I was diagnosed and treated in 2011 for follicular variant of papillary thyroid carcinoma, then every year after that, I did a full body scan. This year I went to my endocrinologist and he said the guidelines have changed and as long as my blood work, chest x-ray and ultrasound were negative, I didn’t have to do the scan. I got that month of my life back. The month of no thyroid pills, no energy, no iodine and no life was a thing of the past. But I still don’t have parathyroid glands, so I still wasn’t ready to end my relationship with cancer, so off to another date with a cancer doctor.
That doctor told me that there is nothing they can do to remedy the fact that my parathyroid glands were accidentally removed during my thyroidectomy. No transplant, no miracle, no actual steps I could take to change the fact I have to take prescription vitamin D and handfuls of calcium everyday. I started crying in his office. Crocodile tears of releasing four years of being married to a disease that ran down my face and onto his examining table and onto the three inch, three ring binder that contained every one of my cancer reports from the very beginning. It even had my only copy of my mom’s autopsy report that said she had melanoma is every cell of her body when she passed in 2010. The doctor rubbed my knee and assured me he would keep my case in mind if he heard of anything that could help me.
I gathered whatever pride I had left, which wasn’t much, and I walked out of his medical building with tear stained checks and red eyes, and found my car. As I pulled out, I put my parking ticket in the machine and it just ate it, so I had to go look for an attendant while the cars gathered impatiently behind me. I felt defeated and drained and so done with keeping my pain so close to my core that I bawled all the way home. Then I pulled myself together and forgot about the whole dramatic scene, until the following week, when my primary doctor told me to bring in my latest blood test results.

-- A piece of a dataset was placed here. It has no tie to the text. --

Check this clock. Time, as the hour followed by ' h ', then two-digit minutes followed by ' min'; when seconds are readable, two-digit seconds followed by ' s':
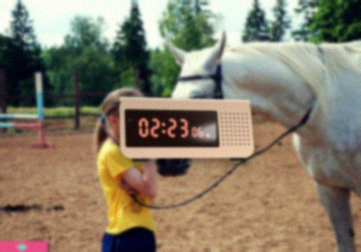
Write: 2 h 23 min
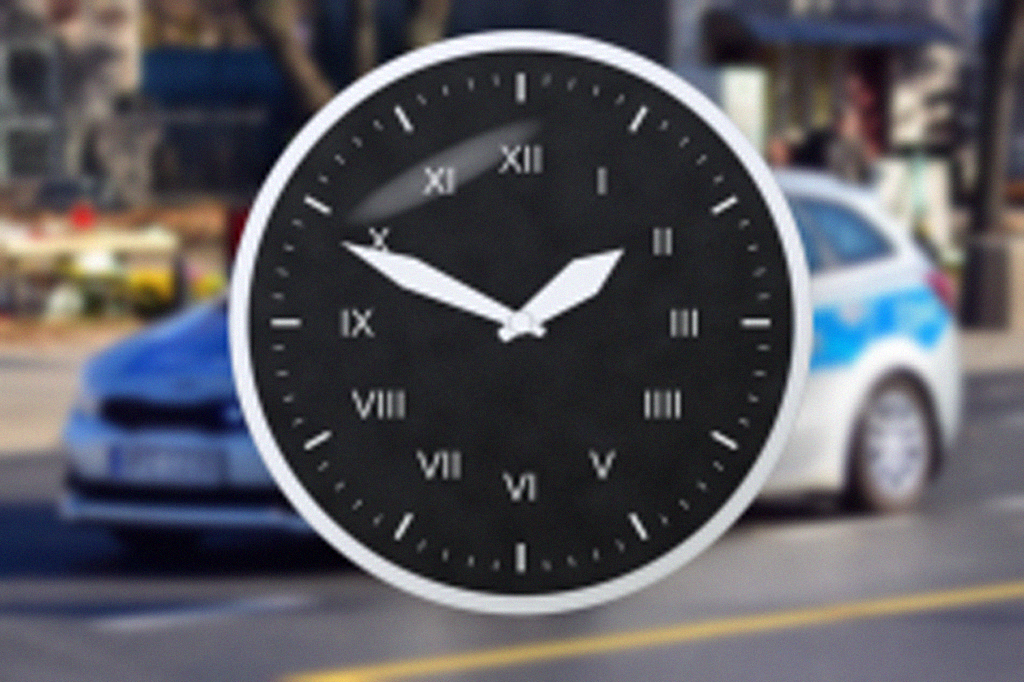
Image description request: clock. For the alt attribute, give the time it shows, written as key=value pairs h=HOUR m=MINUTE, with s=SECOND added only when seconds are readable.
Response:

Where did I put that huge thick black binder? It’s not in the car, not in my filing cabinet, not in my closet, oh, I must have left it on that exam table a week ago. I called and emailed the office but the binder was gone. I went searching for answers and when I was told no, I left my cancer in the office. I walked out without all the proof that I had been in a relationship with a disease. At first I was so embarrassed that I told no one. Then slowly, a relief swept over me that was so freeing that I realized that leaving that binder behind was a gift.
There was nothing I could do about my unintentional mistake, all the reports and files were my only copy, but maybe it wasn’t a mistake at all. My subconscious was ready to release what my conscious was holding onto so tightly. I now realize that I had to let go of my cancer and divorce my disease. I didn’t realize how bad the pain was that I was carrying around because I didn’t even realize that I was so attached to it. I’m ready to walk free from cancer and just be me and it feels so good. I will see other black binders in my life, but I’ll never pick one up and carry its weight ever again. When we are diagnosed with cancer, we are married to our disease, but when we are cured, we have to divorce it and be free.